Start with a Plain Tool Box
I do not recommend beginning with complex dotfiles. Install a small, stable set of tools first:
sudo apt update
sudo apt install -y \
ripgrep \
jq \
fzf \
fd-find \
bat \
htop \
tree \
make \
shellcheck \
rsync \
moreutils
On Ubuntu, fd may be installed as fdfind. Add a symlink:
mkdir -p ~/.local/bin
ln -sf "$(command -v fdfind)" ~/.local/bin/fd
Confirm ~/.local/bin is in PATH:
echo "$PATH" | tr ':' '\n' | grep "$HOME/.local/bin"
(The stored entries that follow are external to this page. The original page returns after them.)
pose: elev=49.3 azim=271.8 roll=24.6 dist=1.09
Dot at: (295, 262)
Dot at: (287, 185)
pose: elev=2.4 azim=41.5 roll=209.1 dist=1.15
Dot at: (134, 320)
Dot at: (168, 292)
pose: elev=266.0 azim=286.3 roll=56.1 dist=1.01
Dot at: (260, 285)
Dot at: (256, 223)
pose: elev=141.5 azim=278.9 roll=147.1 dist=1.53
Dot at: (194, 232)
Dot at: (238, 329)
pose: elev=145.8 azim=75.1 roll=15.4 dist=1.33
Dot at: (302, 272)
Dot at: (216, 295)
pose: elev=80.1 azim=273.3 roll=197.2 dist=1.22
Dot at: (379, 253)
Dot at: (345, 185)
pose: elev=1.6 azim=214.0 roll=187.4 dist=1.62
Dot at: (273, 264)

These tools are not exotic. They become powerful in combination:
| Tool | What I mainly use it for |
|---|---|
rg | Quickly search source code, logs, and Markdown |
jq | Process JSON logs, API responses, and config |
fzf | Interactively choose from many candidates |
fd | Find files in a more daily-friendly way than find |
bat | View files with syntax highlighting |
make | Turn common workflows into stable commands |
rsync | Sync data and archive results |
shellcheck | Do basic health checks for shell scripts |
Scenario: Turn JSON Logs into a One-page Report
Suppose a log platform exported several JSON Lines files:
logs/
api-2026-06-21-0000.jsonl
api-2026-06-21-0010.jsonl
api-2026-06-21-0020.jsonl
Each line looks roughly like this:
{"ts":"2026-06-21T00:12:03+08:00","path":"/api/v1/search","user_id":"u_123","status":500,"latency_ms":834,"error":"upstream timeout"}
First, do not write Python yet. Explore the data from the command line:
head -n 1 logs/*.jsonl | jq .
Look at recent 5xx errors:
jq -r 'select(.status >= 500) | [.ts, .path, .user_id, .status, .error] | @tsv' logs/*.jsonl | head
Count endpoints with the most errors:
jq -r 'select(.status >= 500) | .path' logs/*.jsonl \
| sort \
| uniq -c \
| sort -nr \
| head -20
Count error causes:
jq -r 'select(.status >= 500) | .error' logs/*.jsonl \
| sort \
| uniq -c \
| sort -nr \
| head -20
This is the basic feel of a Unix workflow: each step does one small thing, then passes output to the next.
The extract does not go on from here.